(Reuters) - Oilfield services company John Wood Group Plc <WG.L>, which bought smaller rival Amec Foster Wheeler earlier this year, said on Wednesday it expects 2017 core earnings of between $590 million (443 million pounds) and $600 million (450 million pounds).
Wood Group, which saw muted demand for its services after oil producers cut budgets amid weak oil prices, said there was better-than-expected outcome on some oil and gas projects even as its core oil and gas business remained challenging.
The company said its annualised cost savings from the Amec integration was ahead of plan, and maintained its target of over $170 million by the end of the third year following deal completion.
Wood said its pro forma 2017 results will include the results of Amec and heritage Wood Group from Jan. 1.

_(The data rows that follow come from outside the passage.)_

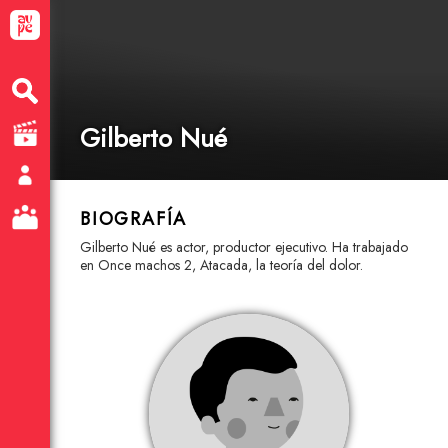
Gilberto Nué
BIOGRAFÍA
Gilberto Nué es actor, productor ejecutivo. Ha trabajado
en Once machos 2, Atacada, la teoría del dolor.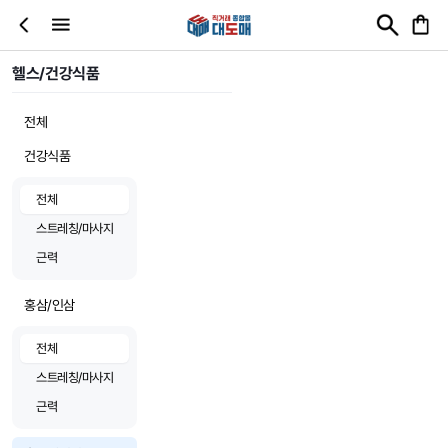
헬스/건강식품
전체
건강식품
전체
스트레칭/마사지
근력
홍삼/인삼
전체
스트레칭/마사지
근력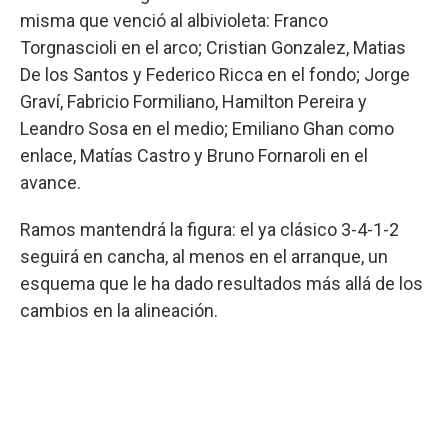
misma que venció al albivioleta: Franco
Torgnascioli en el arco; Cristian Gonzalez, Matias
De los Santos y Federico Ricca en el fondo; Jorge
Graví, Fabricio Formiliano, Hamilton Pereira y
Leandro Sosa en el medio; Emiliano Ghan como
enlace, Matías Castro y Bruno Fornaroli en el
avance.
Ramos mantendrá la figura: el ya clásico 3-4-1-2
seguirá en cancha, al menos en el arranque, un
esquema que le ha dado resultados más allá de los
cambios en la alineación.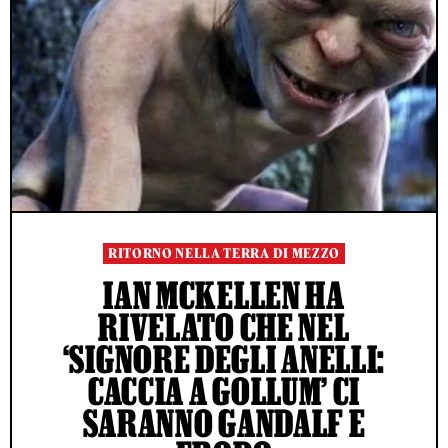
RITORNO NELLA TERRA DI MEZZO
IAN MCKELLEN HA
RIVELATO CHE NEL
‘SIGNORE DEGLI ANELLI:
CACCIA A GOLLUM’ CI
SARANNO GANDALF E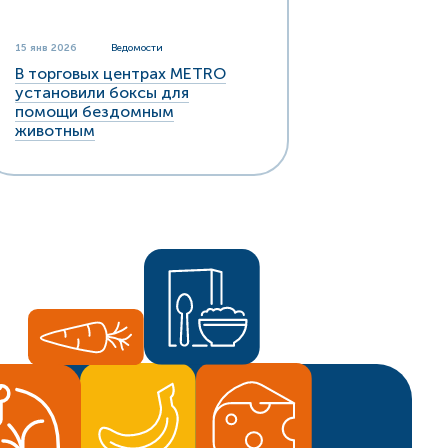
15 янв 2026
Ведомости
В торговых центрах METRO
установили боксы для
помощи бездомным
животным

It will also exclude results of Amec's North Sea upstream business, North American nuclear operations and the disposed business of Global Power Group.
Shares of Wood Group were little changed in early trading.
British oil services companies, including Wood Group, Amec and Petrofac <PFC.L>, have faced issues after UK's Serious Fraud Office launched a criminal probe last July into Monaco-based Unaoil in connection with suspected bribery, corruption and money laundering.
Wood Group, which has been carrying out its own investigation into the dealings with Unaoil, said it was cooperating with the SFO probe into Amec.
The company said it was also complying with voluntary requests for information from the U.S. Department of Justice and Securities and Exchange Commission.